The hub also hosts a Defund Police Fellowship that supports 16 fellows in 13 cities with money to support organizing staff. It also “offers monthly trainings and skill building sessions, weekly office hours with budget, campaign strategy, and communications experts, and a peer mentor program,” its website states.
According to the Soros group’s tax forms, CRH is a fiscally sponsored project of the New Venture Fund, a nonprofit incubator managed by the Washington, D.C.-based consulting firm Arabella Advisors.
The New Venture Fund provides its tax and legal status to groups it houses, meaning that projects under its umbrella do not have to file tax forms to the IRS that would show information such as board members and financial information.
The New Venture Fund raked in $965 million in anonymous donations in 2020, Fox News previously reported. It is one of four funds Arabella Advisors manages, along with the Sixteen Thirty Fund, Windward Fund and Hopewell Fund.
The four funds in the Arabella-managed dark money network pulled in a combined $1.6 billion in secret donations last year, tax forms show.
But while none of the funds disclose donors on their tax forms, Soros’ nonprofit outright states the cash is going to the New Venture Fund to be passed off to the CRH.
In this Sept. 27, 2015, file photo, George Soros, chairman of Soros Fund Management, talks during a television interview for CNN at the Clinton Global Initiative in New York.
(AP)
The CRH and the Open Society Foundations did not respond to requests for comment.
Soros’ funding for the project comes on the heels of his years-long efforts to elect progressive prosecutors in dozens of cities around the country.

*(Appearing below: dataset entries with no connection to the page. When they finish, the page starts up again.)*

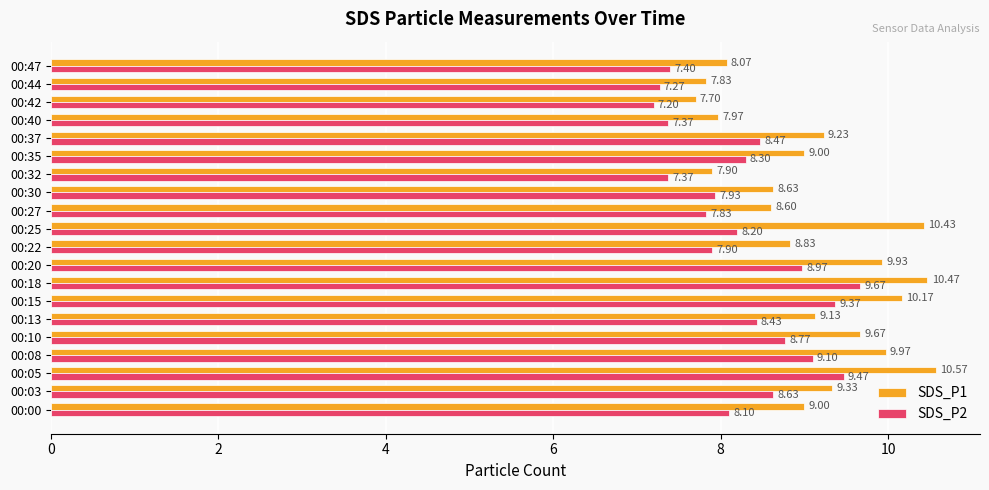

List the series in order of their overall mean, highest first.

SDS_P1, SDS_P2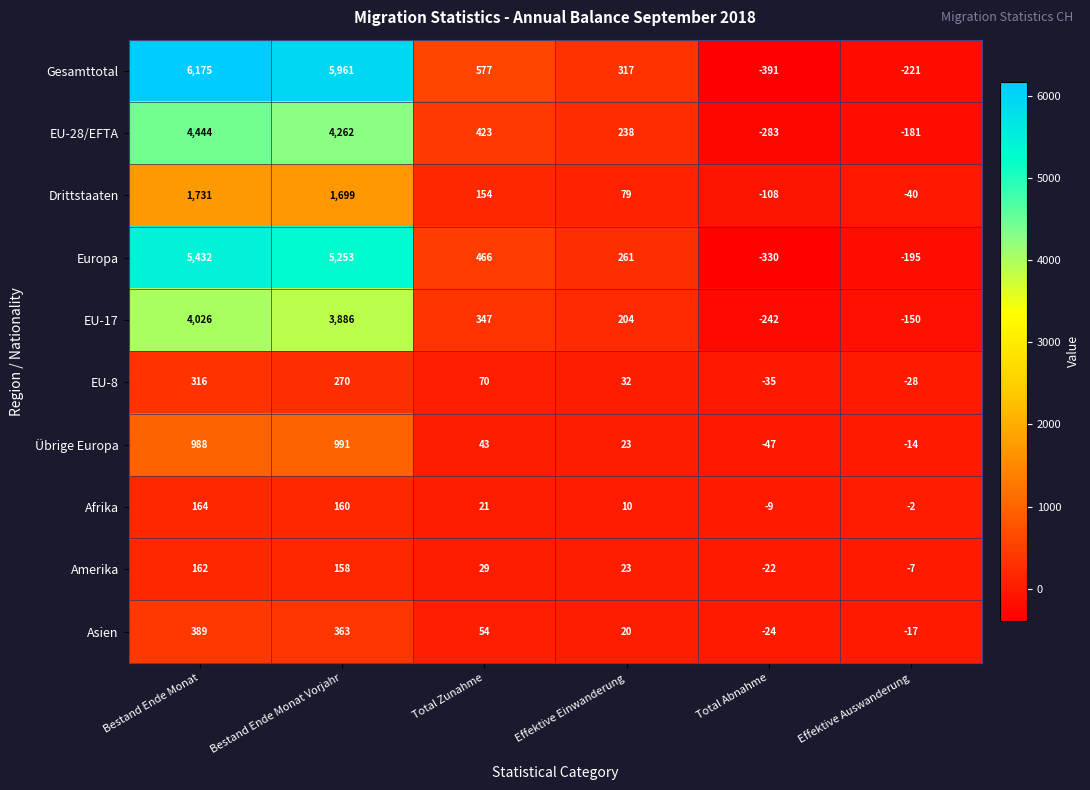

Rank the series at Total Zunahme from lowest to highest value.

Afrika, Amerika, Übrige Europa, Asien, EU-8, Drittstaaten, EU-17, EU-28/EFTA, Europa, Gesamttotal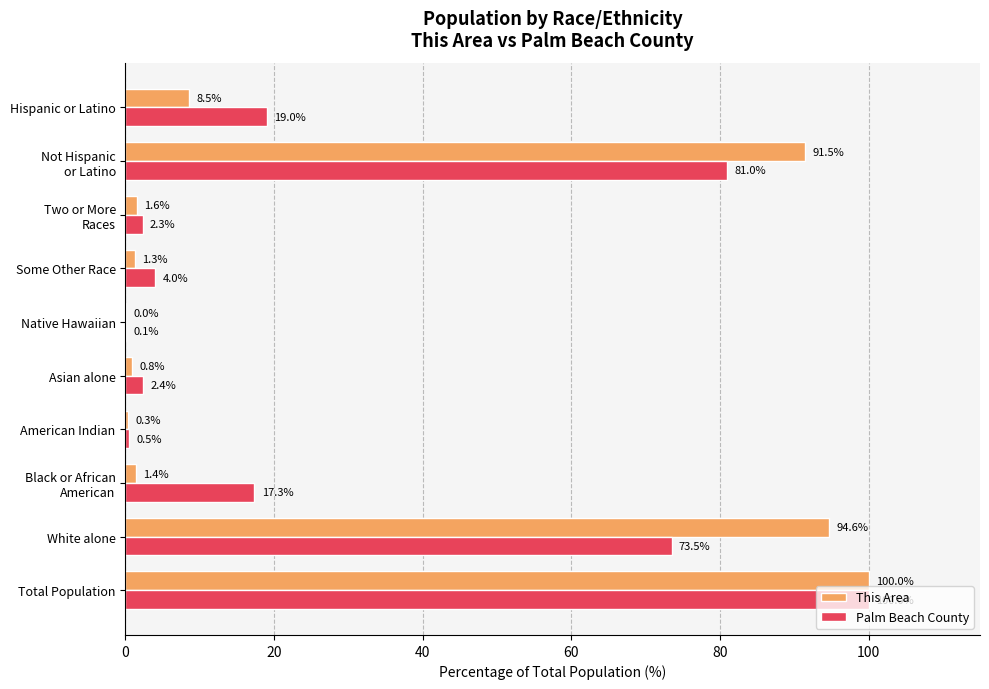

The This Area series shows 0.3 at American Indian. True or false?

True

“These are little-noticed offices; you don’t have to spend very much money to get elected to a prosecutors’ office,” Charles Fain Lehman, a fellow at the Manhattan Institute, told Fox News.
“When you do, you have an enormous influence over who actually gets prosecuted and charged with crimes,” Lehman said. “You can rule out whole classes of crimes of meriting prosecution.”
Lehman said Soros’ funding helped candidates “easily grab” the prosecutor position in several cities.
Parker Thayer, a researcher at the Capital Research Center, estimated that Soros has dropped $28 million into prosecutor races since 2015.
Soros’ Open Society Foundations also devoted $220 million in 2020 to a racial equality push, which included $70 million for local efforts geared toward criminal justice reform.